### TASK DETAILS
Keep only those lines of the records that include the string "else".

### MATERIAL SHOWN
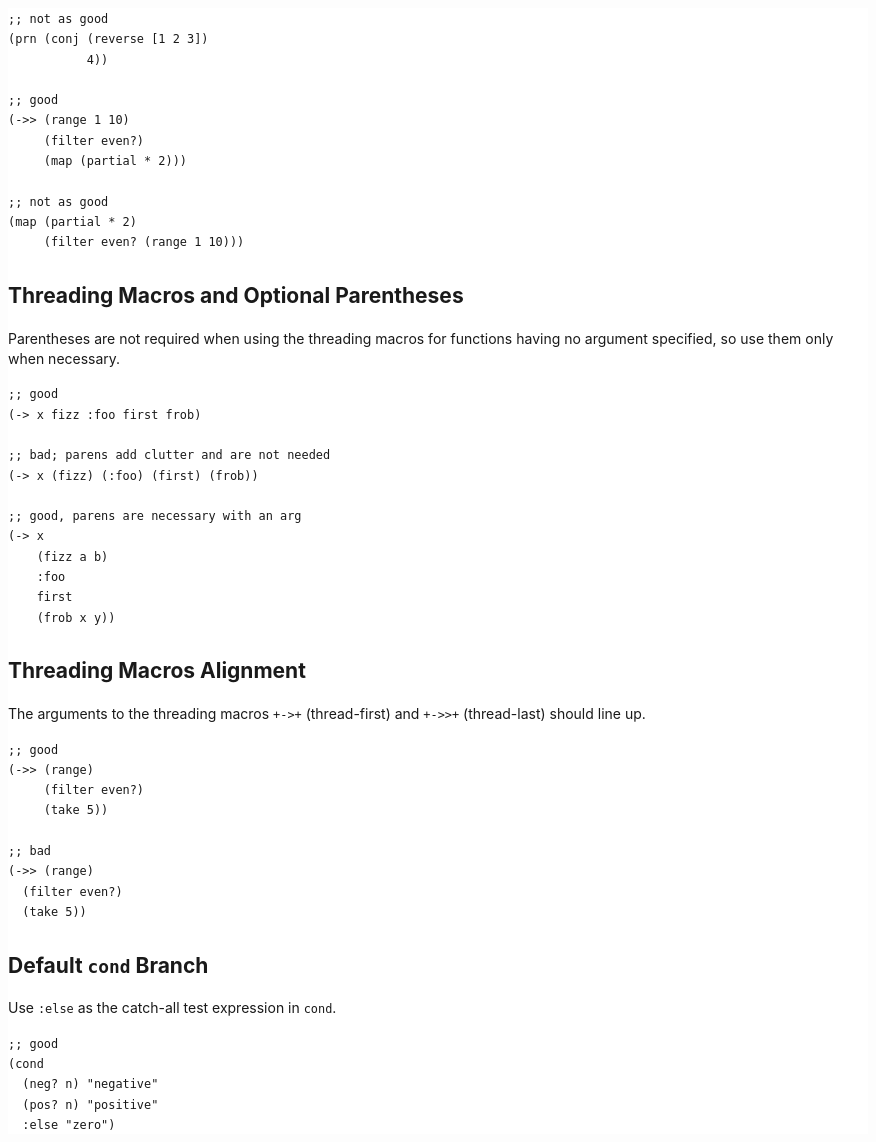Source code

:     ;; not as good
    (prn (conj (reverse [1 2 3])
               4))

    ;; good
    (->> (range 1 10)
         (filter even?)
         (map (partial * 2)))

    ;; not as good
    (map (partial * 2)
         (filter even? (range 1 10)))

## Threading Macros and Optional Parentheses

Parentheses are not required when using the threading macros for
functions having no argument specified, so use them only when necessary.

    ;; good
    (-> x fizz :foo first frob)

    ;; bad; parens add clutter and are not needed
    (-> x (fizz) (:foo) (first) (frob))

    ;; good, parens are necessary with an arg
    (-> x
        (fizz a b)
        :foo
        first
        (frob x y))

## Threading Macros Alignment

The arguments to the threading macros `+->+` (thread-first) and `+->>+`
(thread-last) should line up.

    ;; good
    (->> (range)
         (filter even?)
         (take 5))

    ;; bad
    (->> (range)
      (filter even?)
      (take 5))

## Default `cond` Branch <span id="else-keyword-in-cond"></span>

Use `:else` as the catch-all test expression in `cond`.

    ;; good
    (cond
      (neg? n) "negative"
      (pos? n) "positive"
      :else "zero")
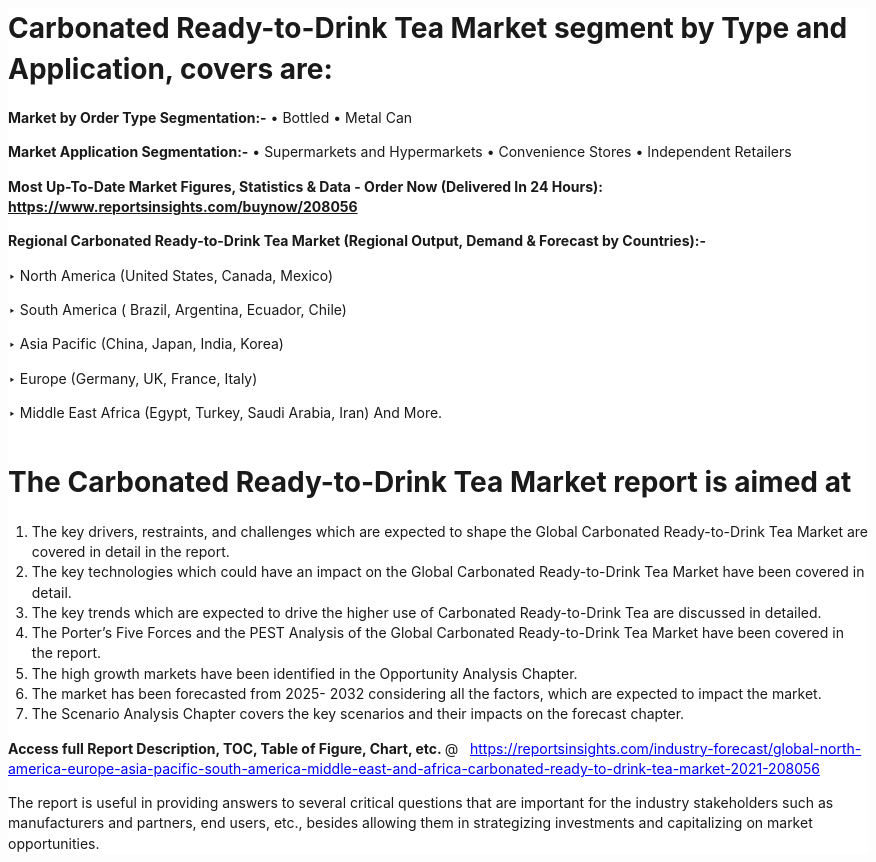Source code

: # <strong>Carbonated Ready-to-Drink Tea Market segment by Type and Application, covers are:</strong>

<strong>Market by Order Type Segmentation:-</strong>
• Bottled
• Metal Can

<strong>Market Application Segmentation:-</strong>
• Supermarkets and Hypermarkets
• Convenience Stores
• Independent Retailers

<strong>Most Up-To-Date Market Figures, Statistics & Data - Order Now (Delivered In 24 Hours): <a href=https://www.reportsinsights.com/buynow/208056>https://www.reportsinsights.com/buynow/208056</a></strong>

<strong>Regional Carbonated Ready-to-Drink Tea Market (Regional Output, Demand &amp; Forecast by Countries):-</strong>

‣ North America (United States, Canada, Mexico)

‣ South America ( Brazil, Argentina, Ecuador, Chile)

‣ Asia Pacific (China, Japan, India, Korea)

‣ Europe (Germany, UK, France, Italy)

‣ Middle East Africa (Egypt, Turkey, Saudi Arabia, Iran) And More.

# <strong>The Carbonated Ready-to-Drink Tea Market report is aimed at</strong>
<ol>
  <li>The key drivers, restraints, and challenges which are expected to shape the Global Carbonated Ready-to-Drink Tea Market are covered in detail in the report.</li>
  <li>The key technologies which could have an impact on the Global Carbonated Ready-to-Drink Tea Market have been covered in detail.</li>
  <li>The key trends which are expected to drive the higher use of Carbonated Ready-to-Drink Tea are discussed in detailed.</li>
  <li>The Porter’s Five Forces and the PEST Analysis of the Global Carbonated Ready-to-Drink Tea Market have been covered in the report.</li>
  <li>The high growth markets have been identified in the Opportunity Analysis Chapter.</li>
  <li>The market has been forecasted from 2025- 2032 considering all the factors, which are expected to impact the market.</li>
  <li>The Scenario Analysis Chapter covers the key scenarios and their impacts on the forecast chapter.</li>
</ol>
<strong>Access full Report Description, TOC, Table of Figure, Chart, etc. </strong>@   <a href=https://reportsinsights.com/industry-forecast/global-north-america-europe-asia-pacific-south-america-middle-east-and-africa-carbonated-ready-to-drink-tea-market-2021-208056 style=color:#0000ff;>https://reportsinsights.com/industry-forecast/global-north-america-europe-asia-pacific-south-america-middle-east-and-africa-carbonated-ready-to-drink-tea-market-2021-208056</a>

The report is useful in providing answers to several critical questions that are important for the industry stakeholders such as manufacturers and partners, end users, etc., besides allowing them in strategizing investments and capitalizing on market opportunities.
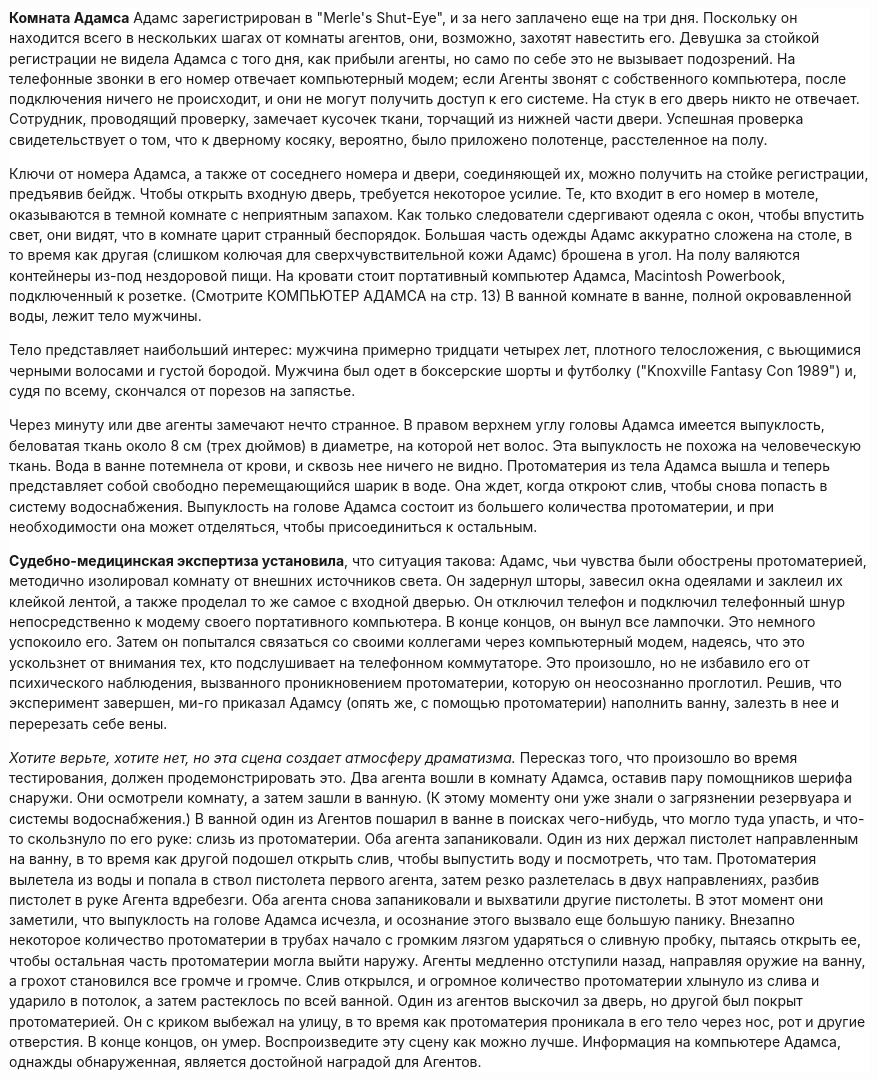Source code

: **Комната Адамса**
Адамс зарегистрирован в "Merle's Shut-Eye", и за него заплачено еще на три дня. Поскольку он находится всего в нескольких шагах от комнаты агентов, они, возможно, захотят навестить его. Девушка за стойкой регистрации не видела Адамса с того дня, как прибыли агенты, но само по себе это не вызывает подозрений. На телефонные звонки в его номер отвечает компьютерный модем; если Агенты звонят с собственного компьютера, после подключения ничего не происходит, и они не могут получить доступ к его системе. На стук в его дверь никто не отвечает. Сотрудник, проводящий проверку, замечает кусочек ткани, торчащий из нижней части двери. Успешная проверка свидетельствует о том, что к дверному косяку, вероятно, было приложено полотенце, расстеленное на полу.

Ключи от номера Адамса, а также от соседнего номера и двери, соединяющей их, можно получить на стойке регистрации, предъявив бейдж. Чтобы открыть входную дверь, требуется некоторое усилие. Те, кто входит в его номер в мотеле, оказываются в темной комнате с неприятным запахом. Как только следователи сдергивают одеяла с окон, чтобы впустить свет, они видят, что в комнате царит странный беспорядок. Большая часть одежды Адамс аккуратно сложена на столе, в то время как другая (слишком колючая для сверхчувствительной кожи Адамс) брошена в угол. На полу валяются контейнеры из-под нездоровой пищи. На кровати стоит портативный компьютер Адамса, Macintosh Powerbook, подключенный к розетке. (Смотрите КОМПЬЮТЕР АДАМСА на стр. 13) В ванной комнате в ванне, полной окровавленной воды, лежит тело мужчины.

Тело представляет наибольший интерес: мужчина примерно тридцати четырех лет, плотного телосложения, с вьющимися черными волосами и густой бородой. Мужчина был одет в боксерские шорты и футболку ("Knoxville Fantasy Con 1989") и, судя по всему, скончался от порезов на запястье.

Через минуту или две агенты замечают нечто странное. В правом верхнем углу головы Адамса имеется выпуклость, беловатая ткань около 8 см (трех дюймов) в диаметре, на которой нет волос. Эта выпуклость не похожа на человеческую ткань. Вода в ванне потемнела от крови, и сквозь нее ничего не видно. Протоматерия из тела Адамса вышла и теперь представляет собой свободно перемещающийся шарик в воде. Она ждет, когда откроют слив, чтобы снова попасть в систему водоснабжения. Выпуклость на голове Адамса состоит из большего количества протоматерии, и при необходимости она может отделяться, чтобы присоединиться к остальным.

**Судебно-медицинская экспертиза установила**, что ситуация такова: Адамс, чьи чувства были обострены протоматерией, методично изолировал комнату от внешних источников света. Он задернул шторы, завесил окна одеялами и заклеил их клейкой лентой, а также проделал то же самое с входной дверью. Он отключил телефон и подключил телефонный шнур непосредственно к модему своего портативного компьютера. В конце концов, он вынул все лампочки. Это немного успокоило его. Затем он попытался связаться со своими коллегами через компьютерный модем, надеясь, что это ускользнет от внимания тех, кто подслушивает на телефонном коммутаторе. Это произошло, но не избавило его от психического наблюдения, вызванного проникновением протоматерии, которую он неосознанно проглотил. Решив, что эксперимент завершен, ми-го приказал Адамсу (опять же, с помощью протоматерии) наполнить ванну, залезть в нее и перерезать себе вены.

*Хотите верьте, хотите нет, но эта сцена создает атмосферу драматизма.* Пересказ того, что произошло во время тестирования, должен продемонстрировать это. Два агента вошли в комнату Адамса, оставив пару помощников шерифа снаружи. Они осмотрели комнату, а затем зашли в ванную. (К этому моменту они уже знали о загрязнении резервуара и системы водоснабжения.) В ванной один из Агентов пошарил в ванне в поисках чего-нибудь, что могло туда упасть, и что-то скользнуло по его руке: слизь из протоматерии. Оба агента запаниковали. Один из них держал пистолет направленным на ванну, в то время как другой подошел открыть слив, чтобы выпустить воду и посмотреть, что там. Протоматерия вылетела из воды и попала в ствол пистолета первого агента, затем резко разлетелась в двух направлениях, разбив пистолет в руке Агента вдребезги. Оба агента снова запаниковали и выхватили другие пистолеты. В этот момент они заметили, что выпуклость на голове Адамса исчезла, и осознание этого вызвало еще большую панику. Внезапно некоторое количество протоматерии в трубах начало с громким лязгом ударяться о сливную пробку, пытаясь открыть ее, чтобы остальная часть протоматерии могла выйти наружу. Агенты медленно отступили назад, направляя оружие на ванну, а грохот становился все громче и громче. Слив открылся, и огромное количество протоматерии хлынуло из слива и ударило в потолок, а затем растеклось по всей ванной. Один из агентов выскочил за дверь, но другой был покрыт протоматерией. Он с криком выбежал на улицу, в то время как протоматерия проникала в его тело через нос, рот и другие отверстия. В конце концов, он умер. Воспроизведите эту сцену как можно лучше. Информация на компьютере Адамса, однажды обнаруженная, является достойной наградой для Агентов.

### EXERCISE RESULT
## Default `cond` Branch <span id="else-keyword-in-cond"></span>
Use `:else` as the catch-all test expression in `cond`.
      :else "zero")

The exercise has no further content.